Viking Books, 1995, 309 pp., $29.99
The title of Linda McQuaig’s latest book, Shooting the Hippo, is crafty, provocative, and witty; the book, unfortunately, is not. After all the pre-release hype, the joyful praise from socialist reviewers, the mad rumbling from conservative reviewers, and its purported number-one bestseller ranking for several months, one would guess this would be a book to sink one’s teeth into. According to reviewer John Ralston Saul: “McQuaig has laid out sufficient material to throw serious doubt on the economic policies that dominate our society.” Expecting a well thought out critique that will provide some life to the left of centre crowd in Canada, readers instead encounter a sophomoric rant that only occasionally departs from describing the offices of the financial elite and speculating about their lifestyles and spouses. And then it is to inform us—hold your breath—that Canadians are being held captive by the monetary lust of a small group of conspiracy-minded bondholders.
The conspiracy uncloaked
This revelation apparently has been suppressed through the conspiracy of silence that involves bondholders, economists, capitalist media tycoons, the Bank of Canada, etc. McQuaig believes there is an organized attempt to keep debtors in debt by keeping interest rates artificially high. High “real” interest rates ensure the continued prosperity of the rich class which apparently controls pools of capital worldwide, while keeping the debtor class shackled. Since the Bank of Canada sets interest rates, the conspirators make sure the Bank is stocked with zealot economists who believe the myth of zero inflation, and the chief monetary tool to combat inflation is to set high interest rates. As the blind economists gainfully pursue the Holy Grail of zero inflation, they unwittingly play into the hands of the clever masterminds. And suddenly it all becomes clear how bondholders are quietly running Canada for their own selfish gain.

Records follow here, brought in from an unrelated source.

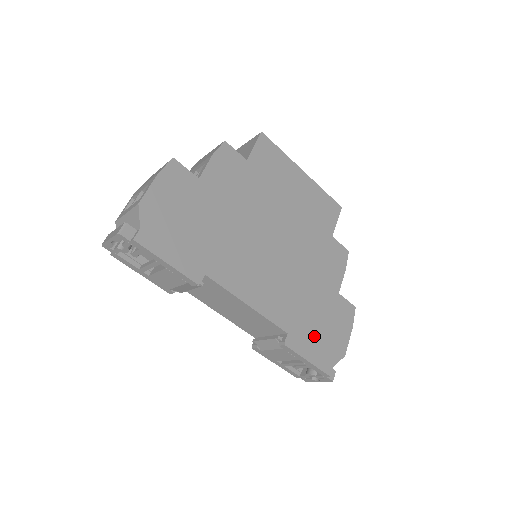
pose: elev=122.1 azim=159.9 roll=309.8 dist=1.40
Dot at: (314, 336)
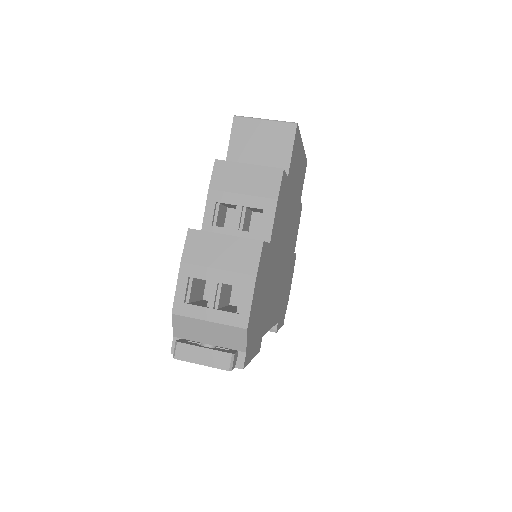
Dot at: occluded
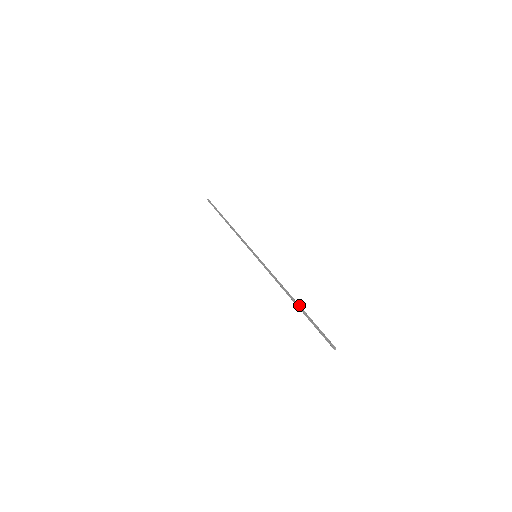
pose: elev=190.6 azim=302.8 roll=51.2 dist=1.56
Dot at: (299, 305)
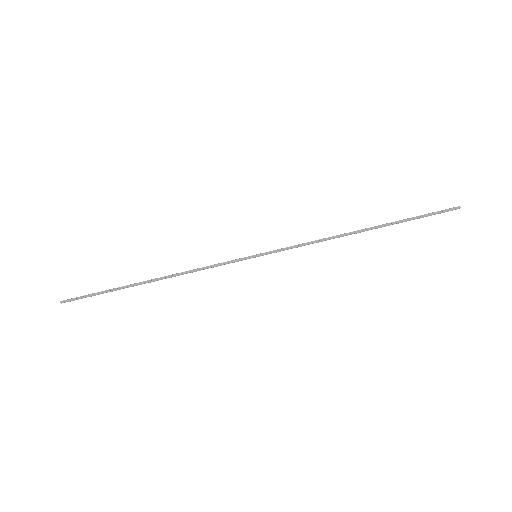
Dot at: (378, 226)
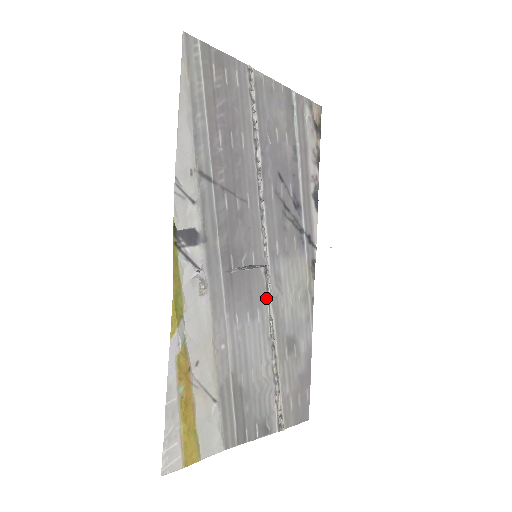
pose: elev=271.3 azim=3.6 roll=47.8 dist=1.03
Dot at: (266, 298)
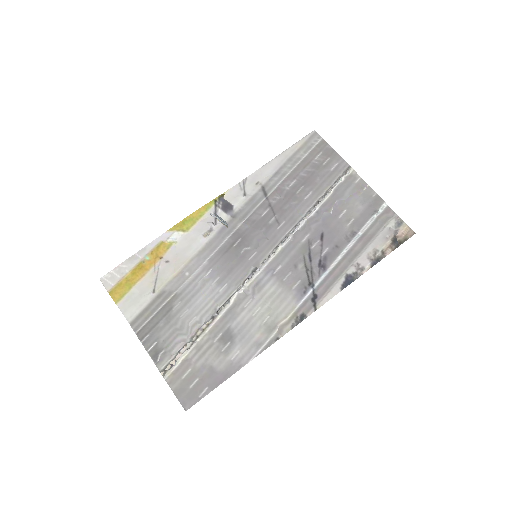
Dot at: (239, 286)
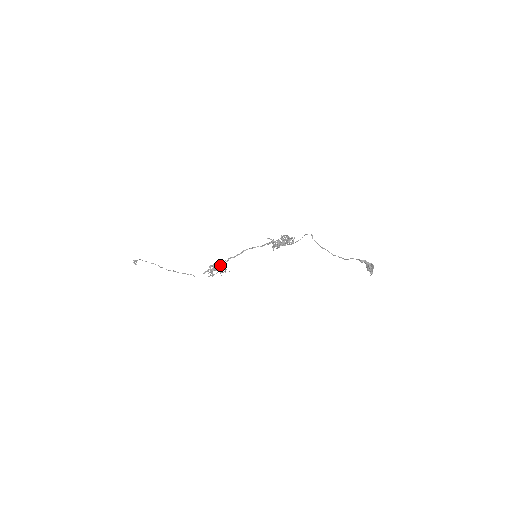
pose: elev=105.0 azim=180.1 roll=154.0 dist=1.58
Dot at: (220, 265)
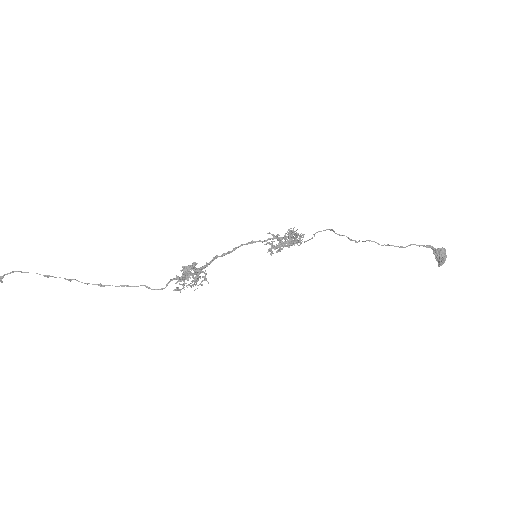
Dot at: (198, 269)
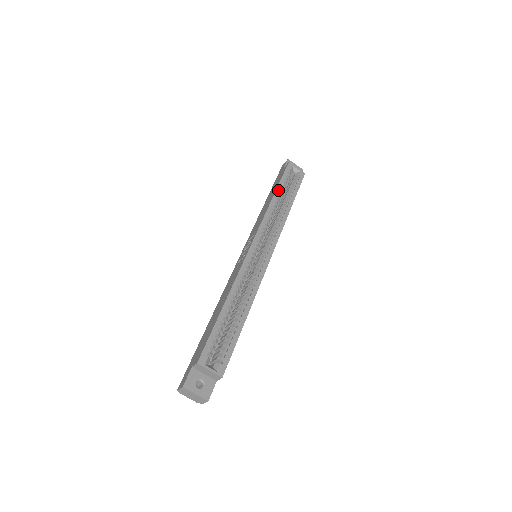
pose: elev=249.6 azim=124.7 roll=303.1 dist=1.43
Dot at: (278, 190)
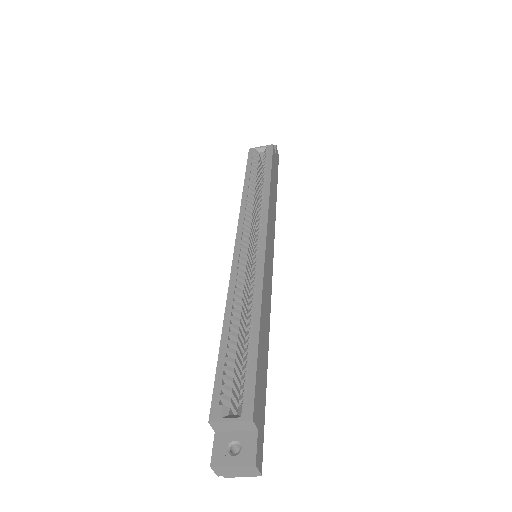
Dot at: (247, 179)
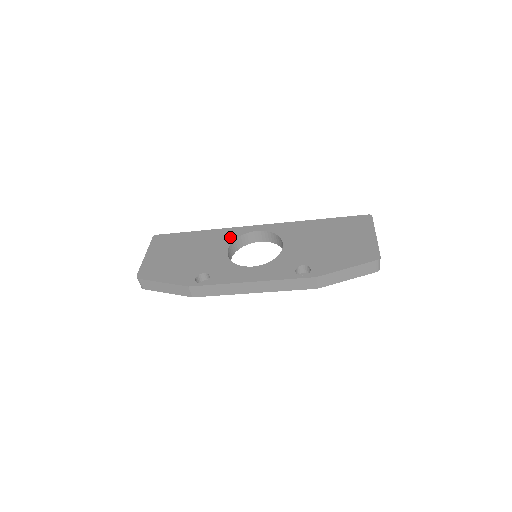
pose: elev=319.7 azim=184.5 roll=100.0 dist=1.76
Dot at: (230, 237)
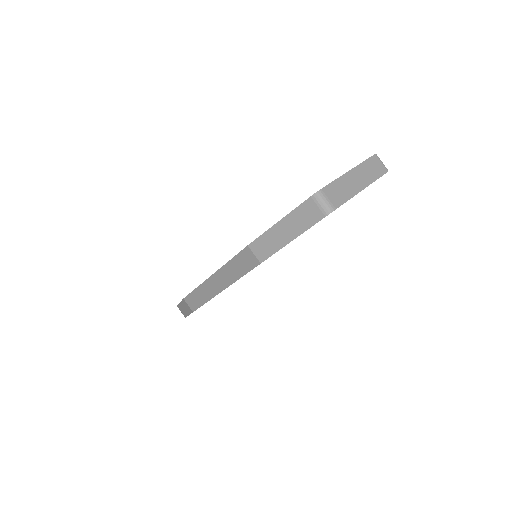
Dot at: occluded
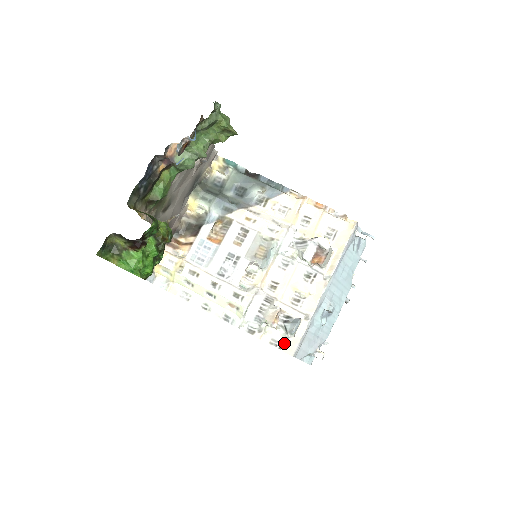
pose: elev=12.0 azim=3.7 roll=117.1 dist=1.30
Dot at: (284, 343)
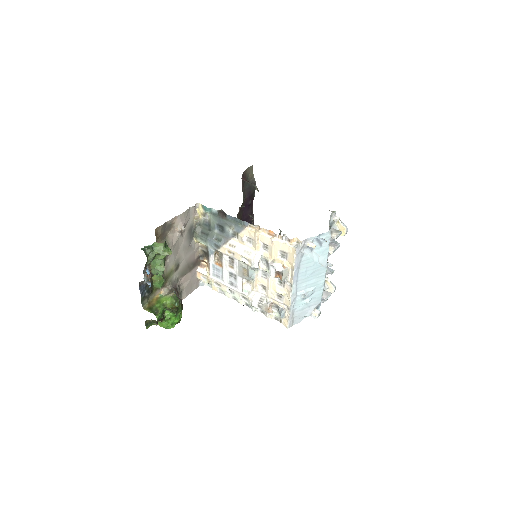
Dot at: (282, 320)
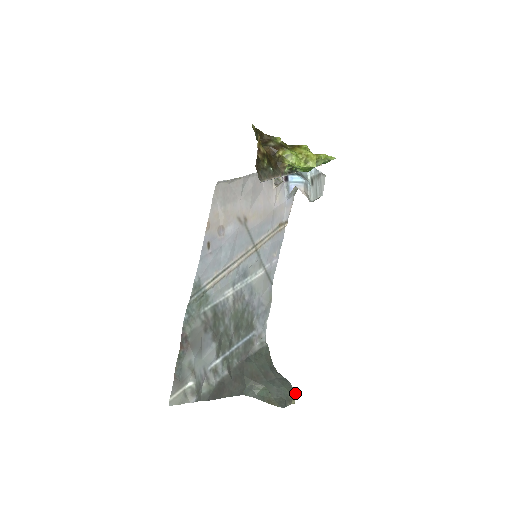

It is difficult to know how to respond to McQuaig’s simplistic retried Marxism. Is she attempting to humour Canadians? McQuaig’s supposed revelatory insights are seriously flawed. First, the Bank of Canada has virtually no control over long-term interest rates and the world’s bond markets, particularly when our governments borrow more each year than we save as individuals. Second, the foreigners that she so clearly dislikes have lost billions by loaning the federal government buckets of money over the last two decades. Why? Because the irresponsible practices McQuaig advocates ensure a falling currency over the long run. Thus when foreign investors buy a bond that yields eight per cent annually, only to watch our currency decline 10 per cent, they lose money, all for the privilege of funding an increasingly spendthrift nation. Many Japanese pension funds have lost hundreds of millions over the last decades on Canadian bonds. For their troubles, McQuaig calls them “grumpy, sour bondholders who revel in the misery of others” (p. 89).
Spendthrift ways ignored
Despite its many faults, Shooting the Hippo does make two useful points. McQuaig is correct in noting that the debt debate in Canada has recently centred almost exclusively on reducing spending, while relatively little has been put forward about other measures to put our nation’s finances on a healthy footing. Presumably this development is what fosters her belief that the media are part of the conspiracy. But while lamenting this imbalance of argument, her book provides nothing in the way of an alternative blueprint for balancing our nation’s fiscal ship.
McQuaig does an excellent job of showing how the years 1989-92 were marked by conflicting fiscal and monetary policies. While large deficits were run federally and provincially, and taxes (such as the GST) were raised, heating up the economy, on the monetary side the Bank of Canada was trying to cool things down through dramatically raising short-term interest rates ahead of the United States. These conflicting policies, not surprisingly, precipitated a recession. McQuaig would have us believe that this error caused the entire debt burden we now live under.
Somewhere in her analysis, she forgets the spendthrift ways of successive governments from 1975-1989! The lack of fiscal and monetary coordination late in Mulroney’s second term aggravated an already disastrous debt situation. But McQuaig gravitates to this brief period because it serves her assumed thesis, namely, that government spending has nothing to do with our current debt malaise.
Shooting the Hippo is a disappointing book. Despite its length, it contains a very weak and incomplete critique of the current economic conventional wisdom. Completely lacking is any prescriptive insight, any discussion about the appropriate size and role of the state in the lives of the citizenry. Instead, it eventually grinds to a halt, determined at all cost to maintain the status quo, even if that means asking Canadians to suspend their intelligence long enough to believe that an elite group of financial insiders are running the country from behind closed doors. Who knows, they could be meeting right now?!